Does the anti-preference clause require, permit or facilitate discrimination? Initiative 200 forbids discrimination as well as preferences. In practice, gender- or race-conscious action is at times needed to stop discrimination. For example, if a court finds that an employer has systematically paid women less than men, it will order that the women be given a raise. If I-200 forbids such an order, then it would facilitate intentional discrimination against women, even where that discrimination itself would violate I-200.

Does I-200 apply to Indian tribes? I-200 forbids preferential treatment for any "group." State laws are full of provisions that treat local Indian tribes differently than, say, the Sons of Norway. The state, for example, will enter into compacts with a tribe concerning the operation of a casino, although state law does not permit such agreements with any other group. If a tribe is a "group," I-200 would wreak havoc with the state's relationships with the tribes, ending, for example, the state's ability to negotiate regulations of casinos.

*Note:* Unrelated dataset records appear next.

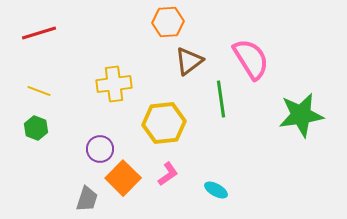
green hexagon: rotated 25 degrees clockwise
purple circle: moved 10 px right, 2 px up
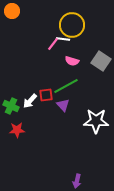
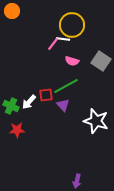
white arrow: moved 1 px left, 1 px down
white star: rotated 15 degrees clockwise
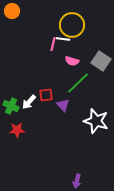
pink line: rotated 24 degrees counterclockwise
green line: moved 12 px right, 3 px up; rotated 15 degrees counterclockwise
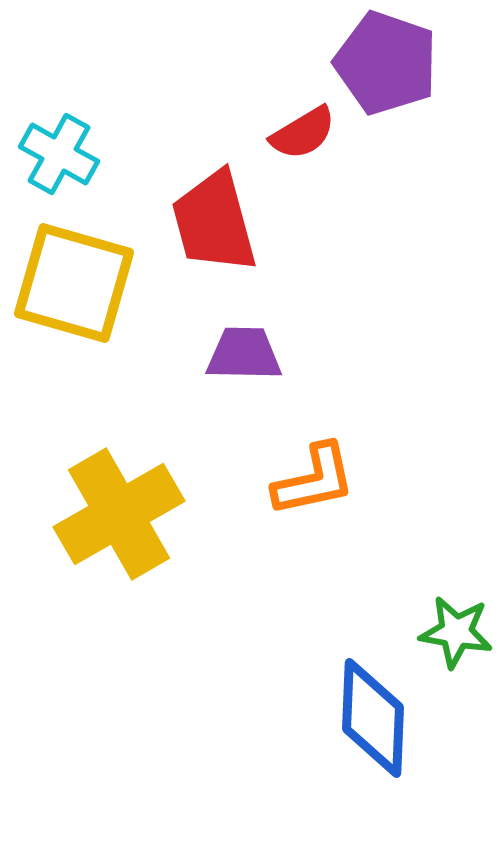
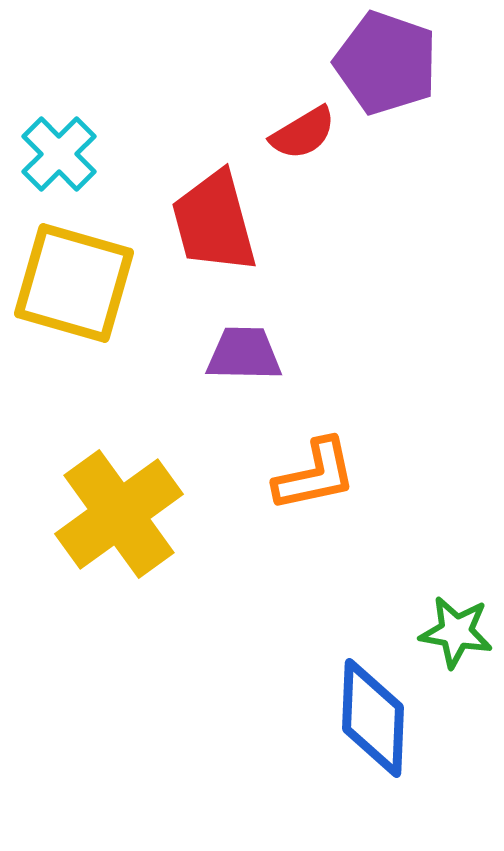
cyan cross: rotated 16 degrees clockwise
orange L-shape: moved 1 px right, 5 px up
yellow cross: rotated 6 degrees counterclockwise
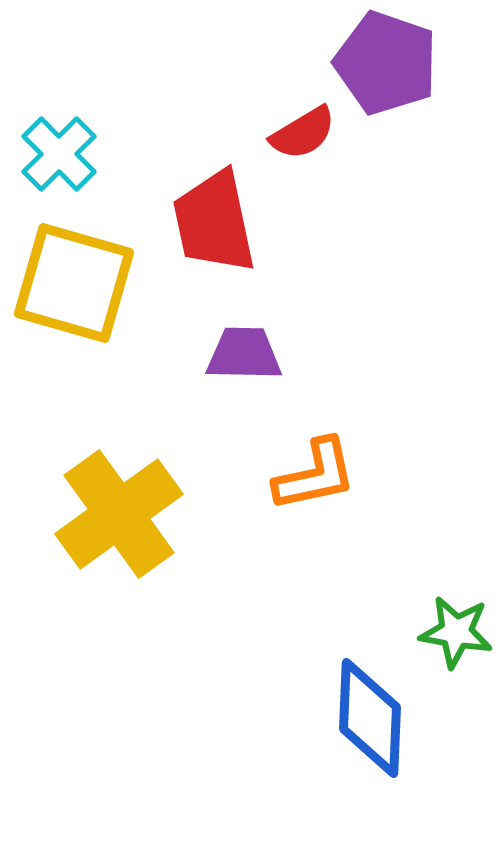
red trapezoid: rotated 3 degrees clockwise
blue diamond: moved 3 px left
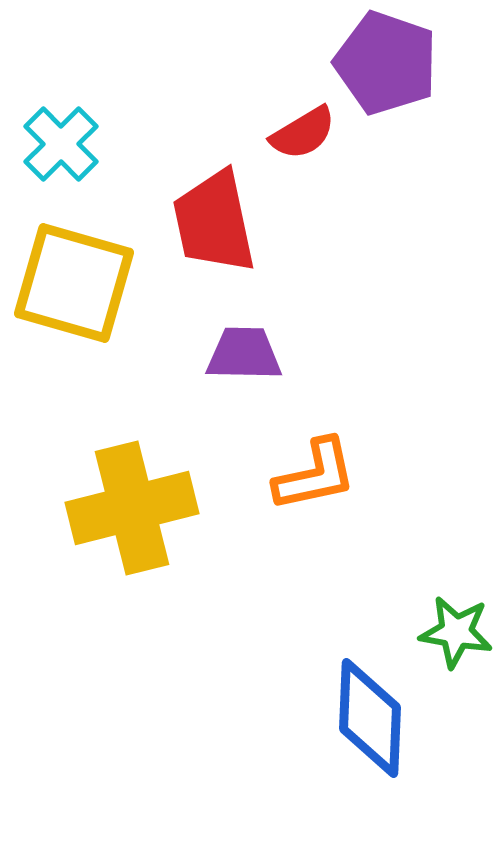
cyan cross: moved 2 px right, 10 px up
yellow cross: moved 13 px right, 6 px up; rotated 22 degrees clockwise
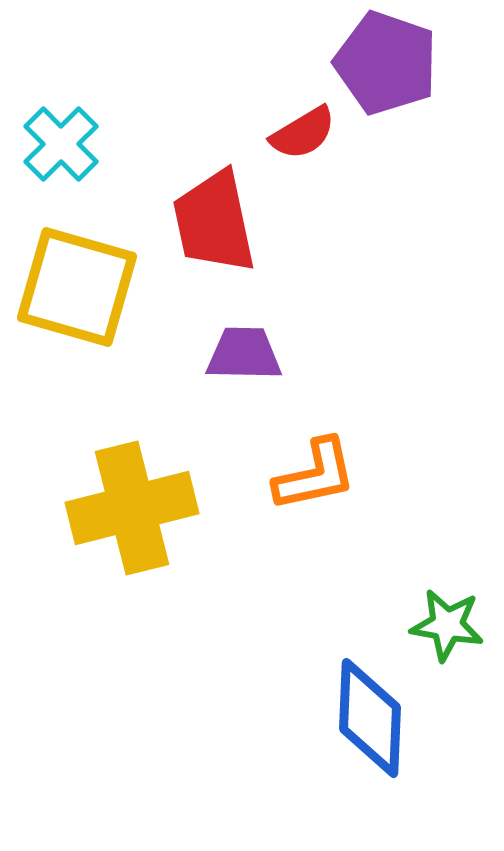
yellow square: moved 3 px right, 4 px down
green star: moved 9 px left, 7 px up
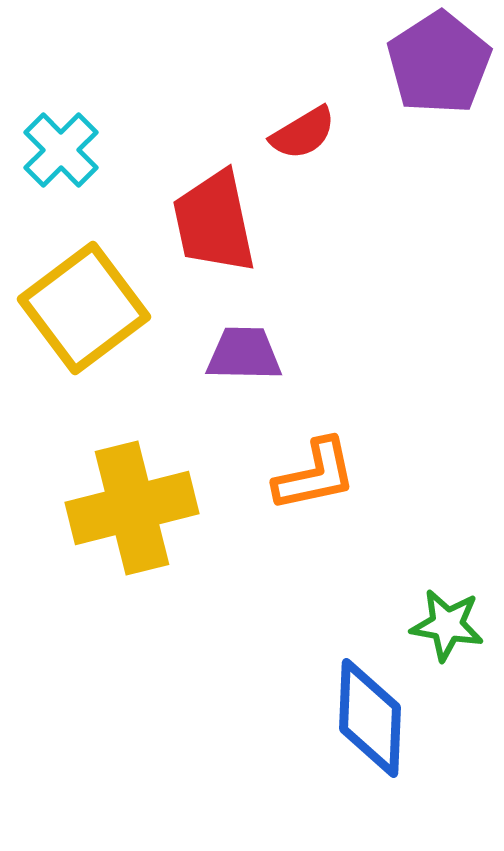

On the other hand, if a tribe is not a "group," then I-200 would not apply to affirmative action benefiting tribal members.

Initiative 200 violates the most fundamental principles of an Initiative - that the voters should decide. Whatever else the voters may do on Nov. 3, we will not be deciding any of these questions. A vote for I-200 is not a vote for, or against, any particular answer to any of these or countless other questions - it would, rather, be a vote to transfer responsibility for such fundamental decisions from three million voters to a handful of lawyers and judges. Excellent lawyers on both sides, to be sure, and outstanding judges, but not the people who ought to be determining what types of affirmative action policies are best for the state of Washington.

Eric Schnapper is a UW law professor.